Aug 14, 2023, 5 tweets

Sarah Biffen (1784 – 2 October 1850), also known as Sarah Biffin, Sarah Beffin, or by her married name Mrs E. M. Wright, was a Victorian English painter born with no arms and only vestigial legs. She was 94 cm (37 in) tall. She was born in 1784 in Somerset.

Despite her disability she learned to read and write, and to paint using her mouth. She was apprenticed to a man named Dukes, who exhibited her as an attraction throughout England. In the St. Bartholomew's Fair of 1808, she came to the attention of George Douglas,

the Earl of Morton, who went on to sponsor her to receive lessons from a Royal Academy of Arts painter, William Craig. The Society of Arts awarded her a medal in 1821 for a historical miniature and the Royal Academy accepted her paintings.

The Royal Family commissioned her to paint miniature portraits of them.

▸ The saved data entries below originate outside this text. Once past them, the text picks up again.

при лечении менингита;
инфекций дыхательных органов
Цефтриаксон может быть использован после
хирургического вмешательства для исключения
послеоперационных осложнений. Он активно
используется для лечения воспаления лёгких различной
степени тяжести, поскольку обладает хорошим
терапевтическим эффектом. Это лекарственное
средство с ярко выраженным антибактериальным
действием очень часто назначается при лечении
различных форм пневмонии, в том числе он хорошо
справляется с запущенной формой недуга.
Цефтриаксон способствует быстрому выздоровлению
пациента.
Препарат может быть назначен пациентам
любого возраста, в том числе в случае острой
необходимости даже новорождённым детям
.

When the Earl of Morton died in 1827, Biffen was left without a noble sponsor and she ran into financial trouble. Queen Victoria awarded her a Civil List pension and she retired to a private life in Liverpool

Some years later, she married and 12 years later tried to renew her success with the name Mrs. Wright but this was not successful. She died on 2 October 1850 at the age of 66.